Salbosa notes this interconnectivity doesn’t stop at birds and trees, though — a threat to Hawaiian wildlife is a threat to Hawaiian culture.

“Once these species are gone, part of Hawai‘i is gone,” she said. “And I think that’s something that keeps me doing what I do. It’s really the connection to Native Hawaiian mo‘olelo (stories) and songs and oli and hula that tries to encapsulate and show this connection. And it becomes, for example, part of a hula dancer, when they’re emulating this connection that the ‘i‘iwi has to a particular ‘ohi‘a tree.

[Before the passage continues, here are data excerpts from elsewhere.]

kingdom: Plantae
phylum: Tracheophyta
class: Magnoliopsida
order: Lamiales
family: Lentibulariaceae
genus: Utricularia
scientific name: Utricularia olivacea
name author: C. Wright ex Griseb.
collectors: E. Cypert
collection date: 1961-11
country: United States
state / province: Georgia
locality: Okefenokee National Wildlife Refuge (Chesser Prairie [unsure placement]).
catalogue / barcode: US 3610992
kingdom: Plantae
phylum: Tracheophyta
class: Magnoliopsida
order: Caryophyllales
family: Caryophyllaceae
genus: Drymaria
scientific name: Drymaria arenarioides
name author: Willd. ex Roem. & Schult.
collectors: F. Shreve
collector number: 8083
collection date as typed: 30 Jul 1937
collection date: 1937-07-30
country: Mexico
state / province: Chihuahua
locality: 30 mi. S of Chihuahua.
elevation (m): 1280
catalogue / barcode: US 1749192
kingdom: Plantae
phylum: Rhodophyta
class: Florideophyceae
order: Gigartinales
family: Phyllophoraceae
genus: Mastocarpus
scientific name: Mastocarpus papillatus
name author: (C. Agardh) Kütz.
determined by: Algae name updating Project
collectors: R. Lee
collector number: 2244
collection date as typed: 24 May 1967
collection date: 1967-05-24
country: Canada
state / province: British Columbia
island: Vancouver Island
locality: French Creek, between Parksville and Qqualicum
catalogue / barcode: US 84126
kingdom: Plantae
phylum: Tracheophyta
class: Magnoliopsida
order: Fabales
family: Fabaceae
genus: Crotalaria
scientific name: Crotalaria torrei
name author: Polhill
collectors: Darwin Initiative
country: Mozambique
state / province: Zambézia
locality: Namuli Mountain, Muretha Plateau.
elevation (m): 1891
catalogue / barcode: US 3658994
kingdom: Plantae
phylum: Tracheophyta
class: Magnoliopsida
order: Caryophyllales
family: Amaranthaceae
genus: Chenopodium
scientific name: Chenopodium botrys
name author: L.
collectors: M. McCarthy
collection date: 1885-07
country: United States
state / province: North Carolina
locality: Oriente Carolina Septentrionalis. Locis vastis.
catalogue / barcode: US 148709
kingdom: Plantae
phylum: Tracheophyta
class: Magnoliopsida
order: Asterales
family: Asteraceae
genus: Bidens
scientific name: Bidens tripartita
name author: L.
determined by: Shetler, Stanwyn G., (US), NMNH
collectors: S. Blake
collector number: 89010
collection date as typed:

It’s perpetuating that story — it’s passing that on — so that it remains alive.”

Salbosa urges the public to take care not to damage Hawai‘i’s trees, noting that trampling, climbing on and notching ‘ohi‘a significantly increase the risk of tree death.

“Everybody wants to get outside,” she said. “And I, for one, encourage my staff and my friends — people from here and not from here — to hike into our forests. But there are ways to do it with reverence. There are ways to do it safely, and there are ways to do it consciously. And that’s what we need to do, because our population in Hawai‘i is just going to increase, and we need to be aware of these connections that make Hawai‘i, Hawai‘i.”